[TEXT FOR ANALYSIS]
Risks of steam-assisted bitumen recovery are too little discussed, experts say.
By Andrew Nikiforuk, The Tyee, Oct 7, 2013
A recent blow-out at Canadian Natural Resources Ltd.’s Primrose facility in northern Alberta sheds light on a serious but little discussed topic in the oil sands industry: caprock integrity.
The blow-out allowed more than 10,000 barrels of steamed bitumen to seep into the boreal forest through ground fissures as long as 159 metres, putting groundwater at risk.
While highly technical, the issue is a critical one, with high stakes for investors and the province alike.
Approximately 80 per cent of Alberta’s bitumen deposits lie deeper than 75 metres and cannot be mined. As a consequence, these deep deposits, all capped by rock, are currently being heated to as high as 300 degrees Celsius with highly pressurized steam.
Industry uses either a steaming tool called steam-assisted gravity drainage or cyclic steam stimulation to melt a resource as hard as a hockey puck.
The overlaying caprock acts as a primary but not always impermeable seal that keeps steamed bitumen from seeping into aquifers, neighbouring industry wellbores and other geological formations, as well as the forest floor and lakes.
In general, industry tries to keep the pressure significantly low enough to ensure the caprock does not break — but high enough to push the melted bitumen out.
It is a very fine line. In 2006, French multinational company Total blew a 300-metre crater in the forest while trying to steam up a shallow formation of bitumen.
Although regulatory reports on the event weren’t published until four years later, the “catastrophic event” put caprock integrity on the agenda and forced Total to abandon its project.
Ever since then, all steam-based bitumen operations, the industry’s most energy-intensive facilities, report yearly on caprock integrity. The Society of Petroleum Engineers devoted a sold-out workshop on the subject last spring in Banff.
Given that there are more than 100 steam plant facilities poking thousands of holes into irregular layers of bitumen, there is “a need to improve the collective capabilities of operators, service providers and regulatory bodies in the area of caprock integrity management,” noted the event’s organizers.

[GIVEN DATA]
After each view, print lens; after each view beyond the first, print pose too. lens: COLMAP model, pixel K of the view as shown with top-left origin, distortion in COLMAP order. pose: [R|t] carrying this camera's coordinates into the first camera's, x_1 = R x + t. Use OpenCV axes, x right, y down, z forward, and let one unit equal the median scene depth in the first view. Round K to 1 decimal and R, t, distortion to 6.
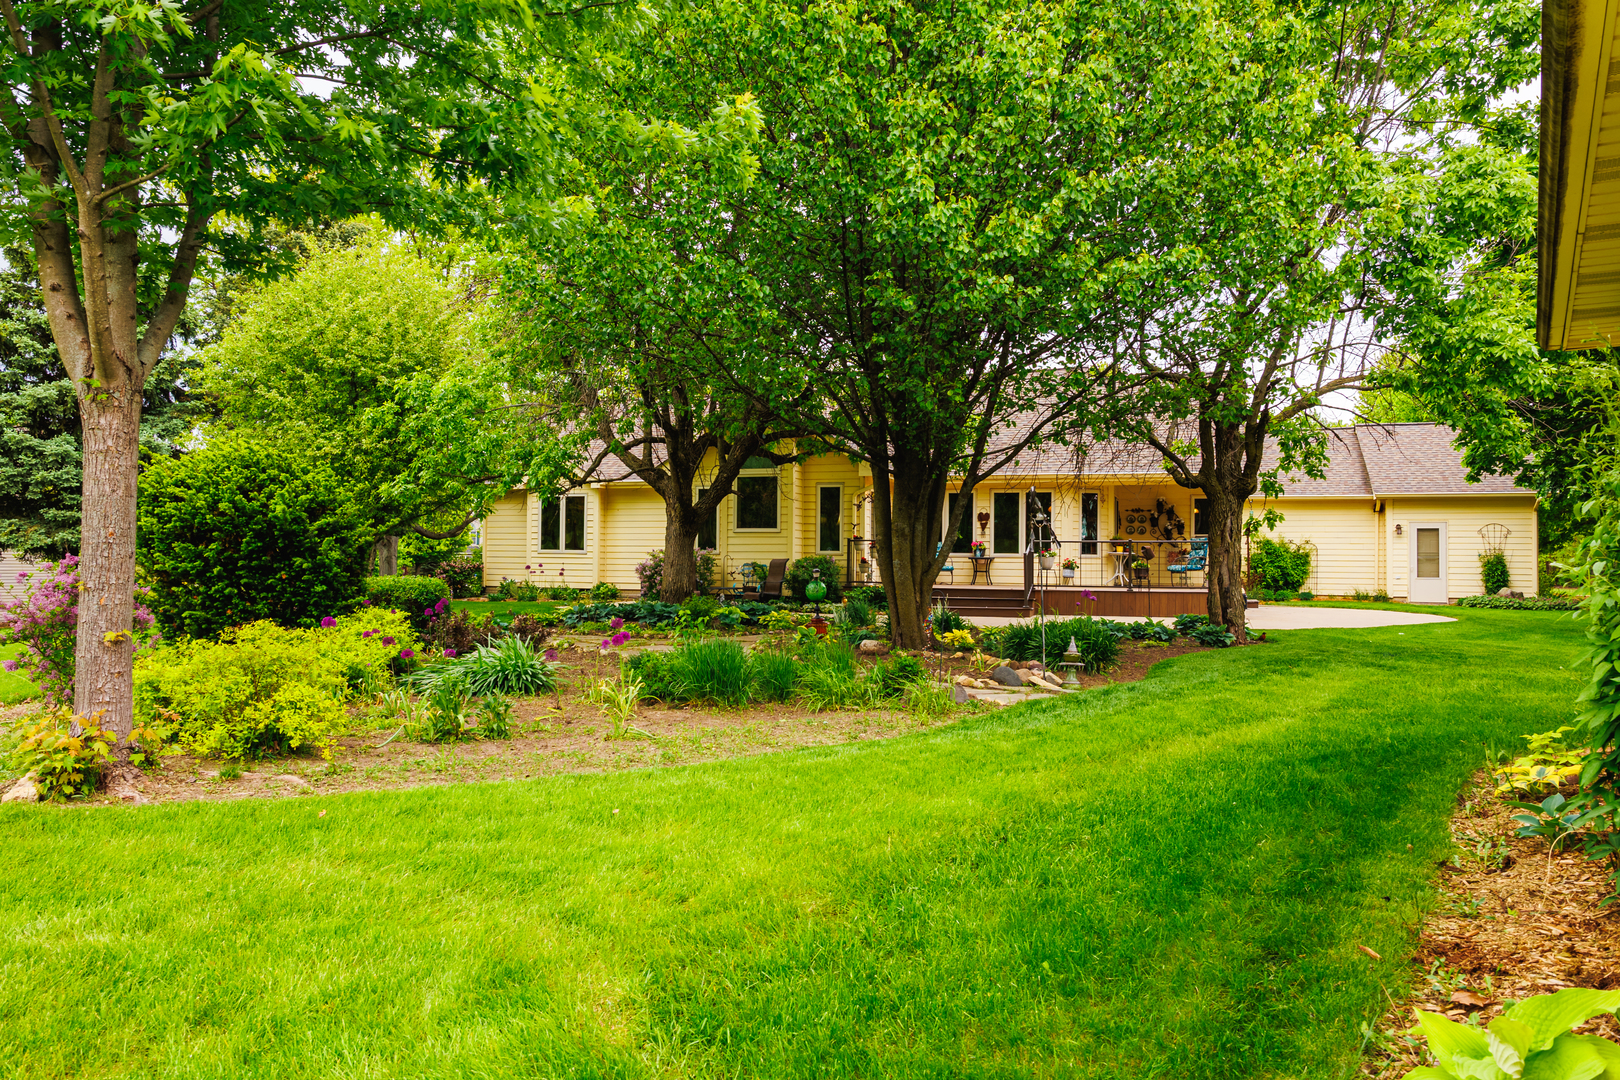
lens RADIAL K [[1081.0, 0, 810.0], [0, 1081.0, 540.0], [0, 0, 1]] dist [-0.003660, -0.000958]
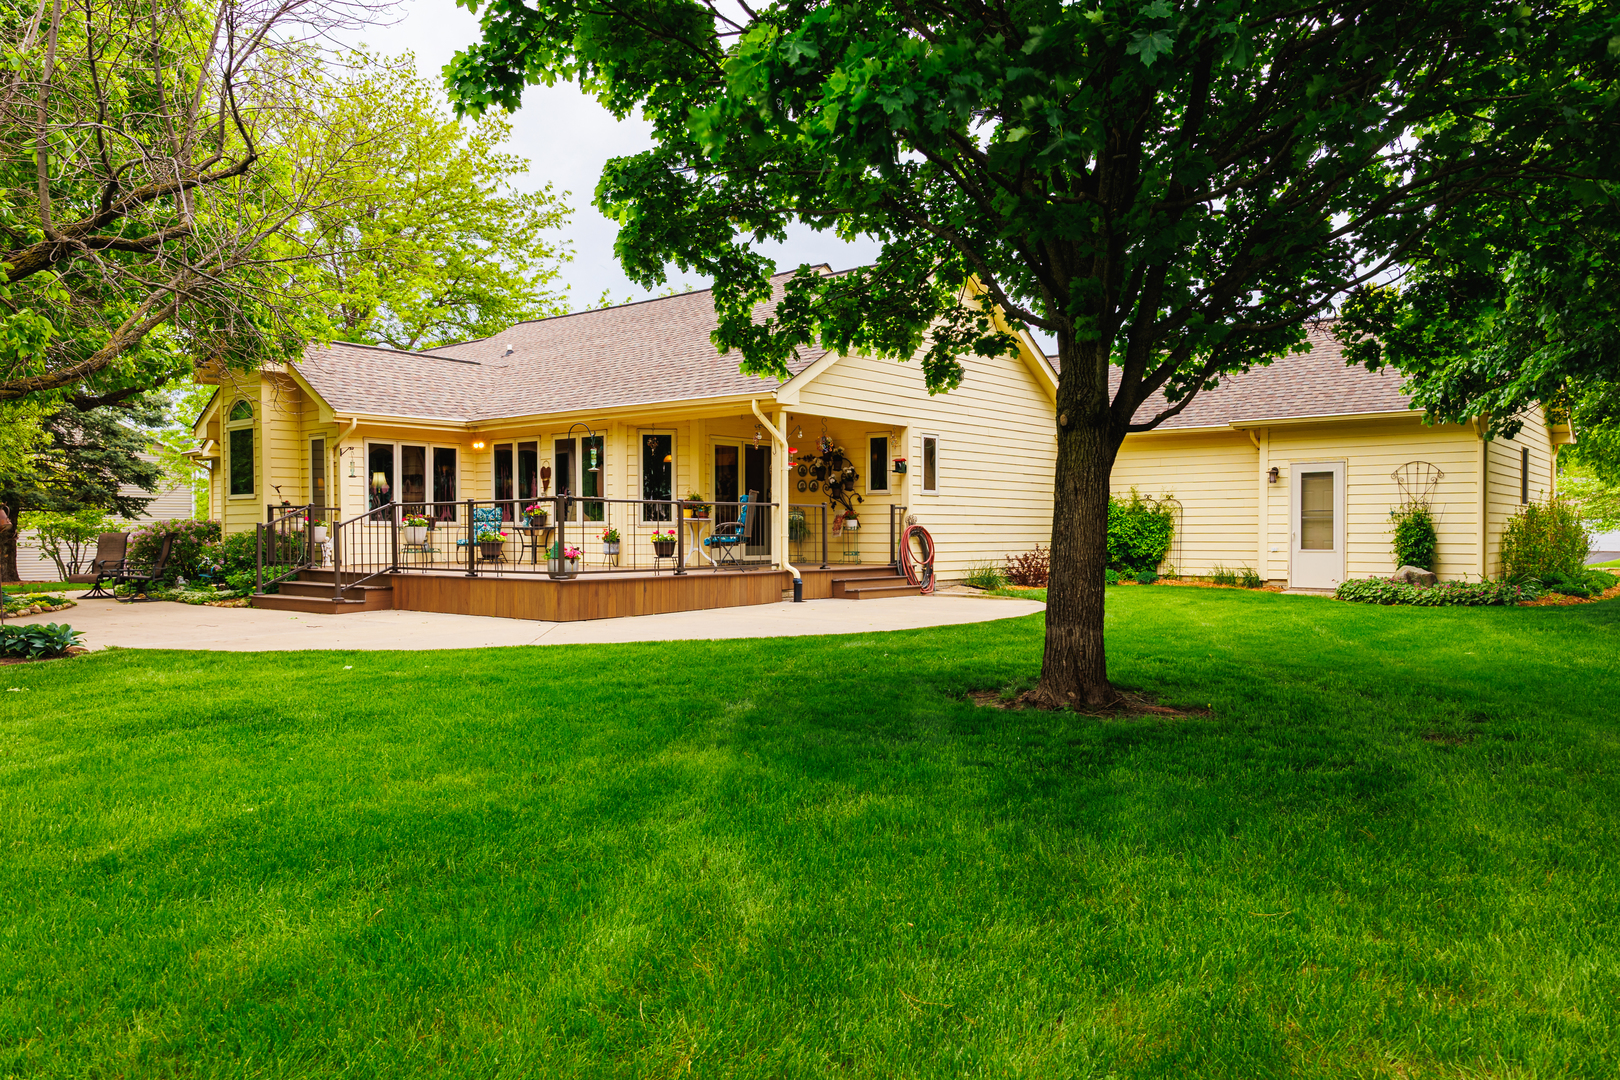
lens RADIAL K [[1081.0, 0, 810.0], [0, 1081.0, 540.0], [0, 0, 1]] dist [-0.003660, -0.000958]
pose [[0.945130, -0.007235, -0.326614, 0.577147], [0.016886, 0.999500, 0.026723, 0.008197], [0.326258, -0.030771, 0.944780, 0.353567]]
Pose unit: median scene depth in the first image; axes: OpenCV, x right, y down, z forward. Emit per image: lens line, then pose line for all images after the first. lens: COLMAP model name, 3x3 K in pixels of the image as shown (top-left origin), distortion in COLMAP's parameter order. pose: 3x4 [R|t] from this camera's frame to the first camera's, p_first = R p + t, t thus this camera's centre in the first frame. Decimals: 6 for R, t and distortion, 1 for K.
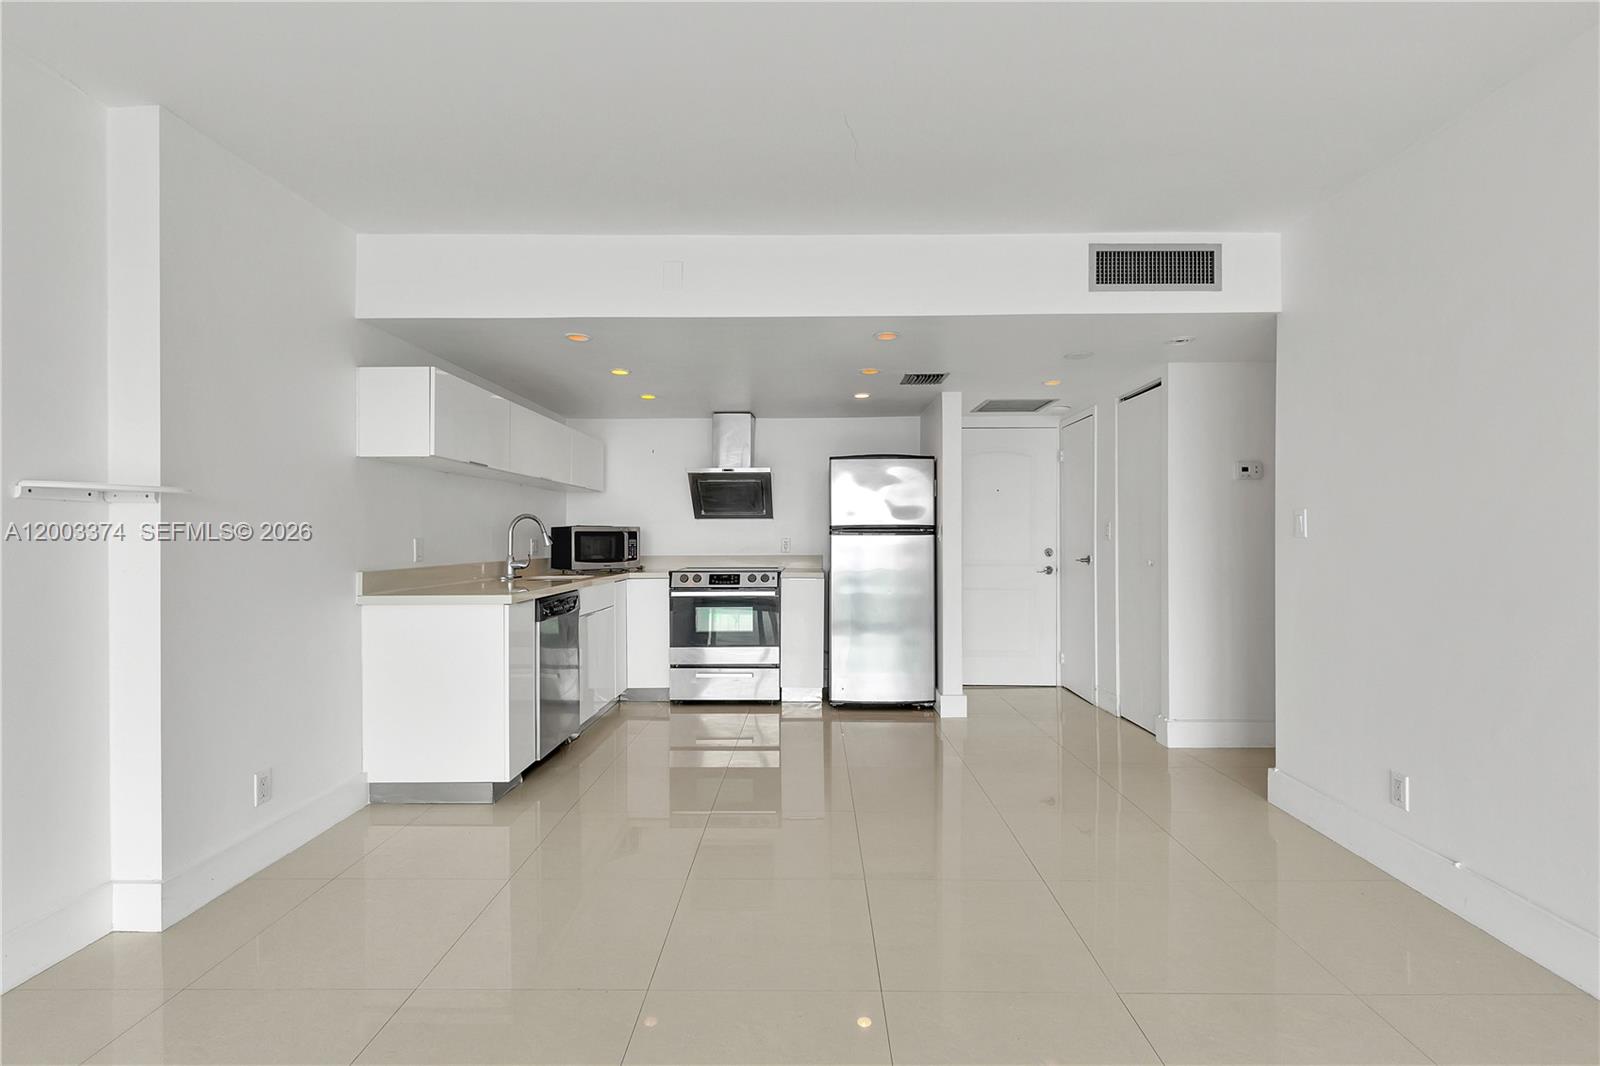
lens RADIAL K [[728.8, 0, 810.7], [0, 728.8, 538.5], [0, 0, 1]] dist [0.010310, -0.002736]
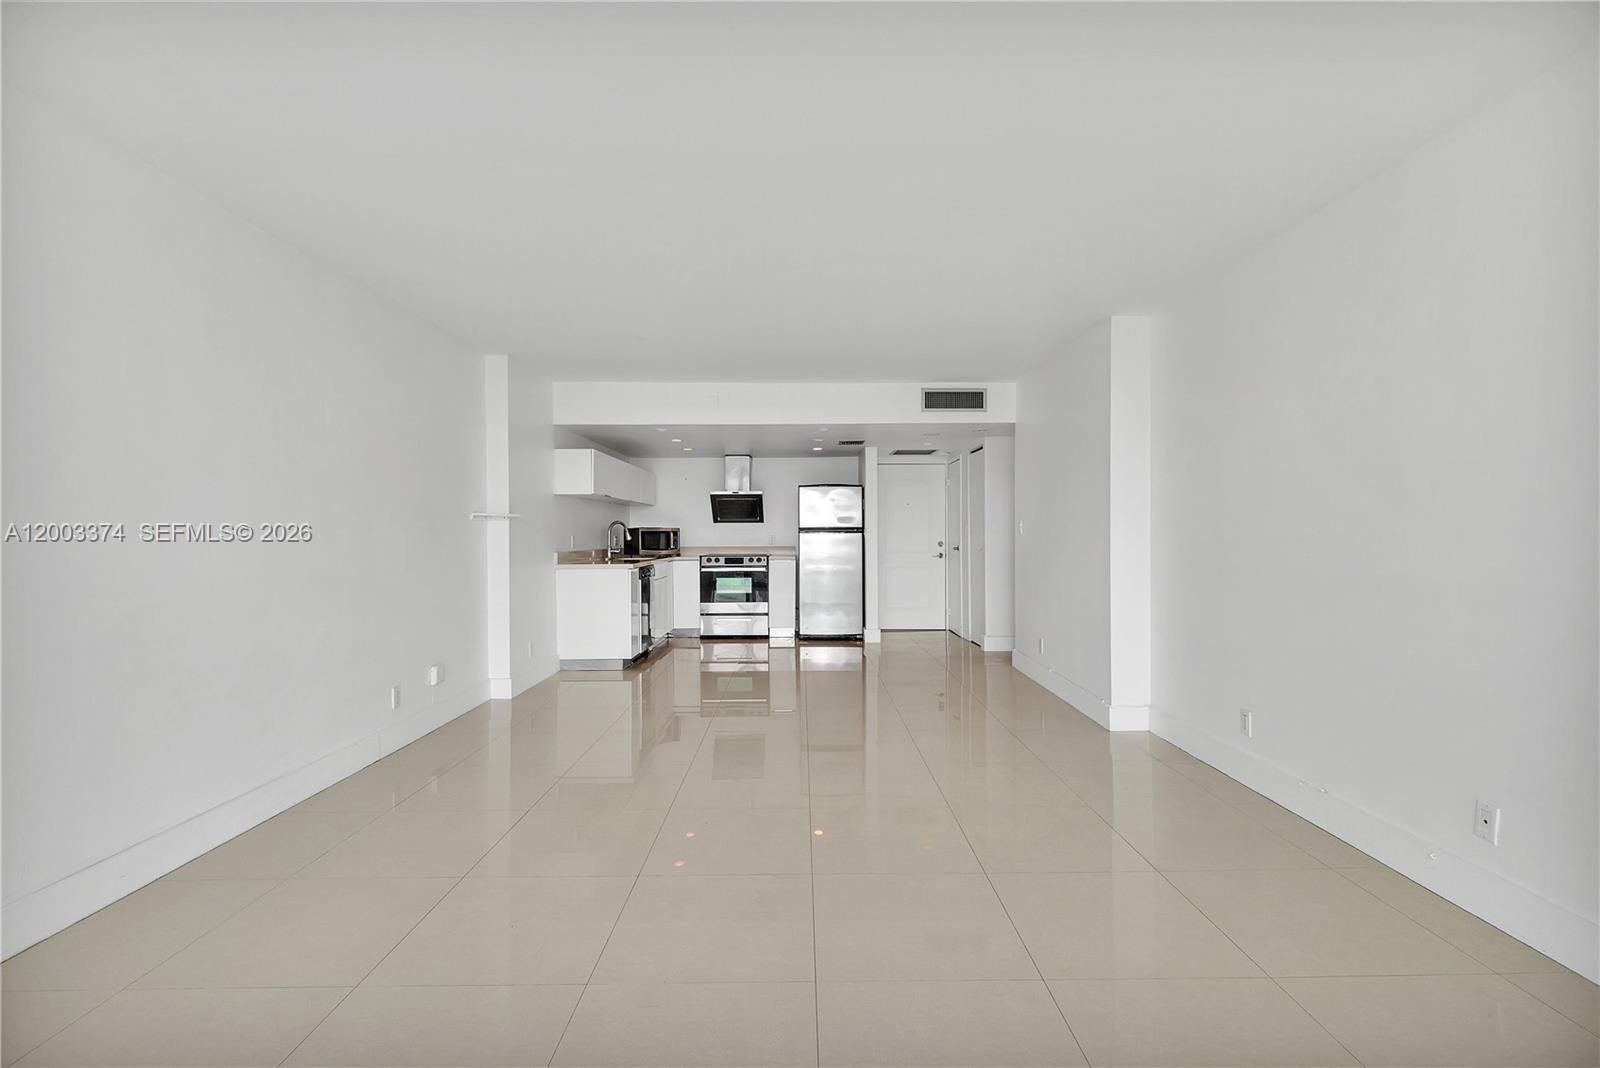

[WORK INSTRUCTIONS]
1. Translate into Spanish the following sentence from the article on caprock integrity in the oil sands: "While highly technical, the issue is a critical one, with high stakes for investors and the province alike."
2. Substitute "shareholders" for "investors" in the article on caprock integrity in the oil sands, and reproduce the passage starting with "While highly technical, the" and going on through "a hockey puck.".
3. Pick up the article on caprock integrity in the oil sands after its final sentence and carry it forward.

[RESPONSE LIST]
1. Aunque es sumamente técnico, el asunto es de importancia crítica, con mucho en juego tanto para los inversionistas como para la provincia.

2.
While highly technical, the issue is a critical one, with high stakes for shareholders and the province alike.
Approximately 80 per cent of Alberta’s bitumen deposits lie deeper than 75 metres and cannot be mined. As a consequence, these deep deposits, all capped by rock, are currently being heated to as high as 300 degrees Celsius with highly pressurized steam.
Industry uses either a steaming tool called steam-assisted gravity drainage or cyclic steam stimulation to melt a resource as hard as a hockey puck.

3.
This heightened interest explains why Environment Canada is now investigating Canadian Natural Resources Ltd.’s blow-out, which involved four different well locations.
Regulator denies public review
The event, not the first of its kind as a Tyee investigation reveals, killed wildlife, polluted a small lake and seeped nearly 20 barrels of bitumen a day into muskeg over the last five months.
The company suggests that the cause of the bitumen seepage may be due to “mechanical failures of wellbores in the vicinity of the controlled areas.” But others say it’s possible the company broke the caprock or connected with existing fractures in the rock.
The blow-out also explains why 23 different groups asked for a public review of safety regulations for steam plant operations last August.
The Alberta Energy Regulator denied the request, saying that “[cyclic steam stimulation] and high pressure cyclic steam stimulation have been successfully used as bitumen recovery techniques in Alberta for many years” and that a public inquiry would “not provide any new information that may be able to support or guide regulatory change.” Steam-assisted gravity drainage has a 13-year commercial history in Alberta.
Yet the same regulator created a special Oilsands Caprock Integrity Project (OCRIP) five years ago. OCRIP’s website specifically warns that “uncontrolled releases of steam, oil or formation water caused by in situ oil production (e.g. cyclic steam stimulation and steam-assisted gravity drainage) create concerns for resource and environmental conservation.”
OCRIP has yet to publicly release a promised analysis of “human-induced geological hazards” in the region, as well as an incident review database of steam operations that have broken the caprock.
Echos of fracking
Recent studies by petroleum scientists as well as annual industry progress reports to the Alberta Energy Regulator show that the technologies used to steam deep bitumen deposits have created the same sort of problems now plaguing the hydraulic fracturing of unconventional oil and gas resources across North America.
Both technologies inject highly-pressurized fluids into formations where the resulting pressure can crack or fracture overlying rock and well casings in unpredictable ways. These fractures can bring fluids or gases to the surface, contaminate groundwater or connect with other existing wells.
The end result for both technologies are the same: hydrocarbons go where regulators don’t want them or industry can’t control them.
Alberta regulators described the Total blow-out as a fracking issue in a 2011 presentation. “Given ongoing caprock integrity concerns associated with fracturing and hydro-fracking in the subsurface to initiate production, these findings will have relevance to other shallow thermal and non-thermal operations, including in-situ bitumen/extra-heavy oil operations, and production of other emerging unconventional commodities such as tight oil and shale gas.”
The problem seems most pronounced at cyclic steam operations such as those run by Canadian Natural Resources Ltd. and Imperial Oil, where steam is injected into the ground for weeks at a time from pads that typically contain as many as 20 wells. After a soaking period, melted bitumen is brought to the surface.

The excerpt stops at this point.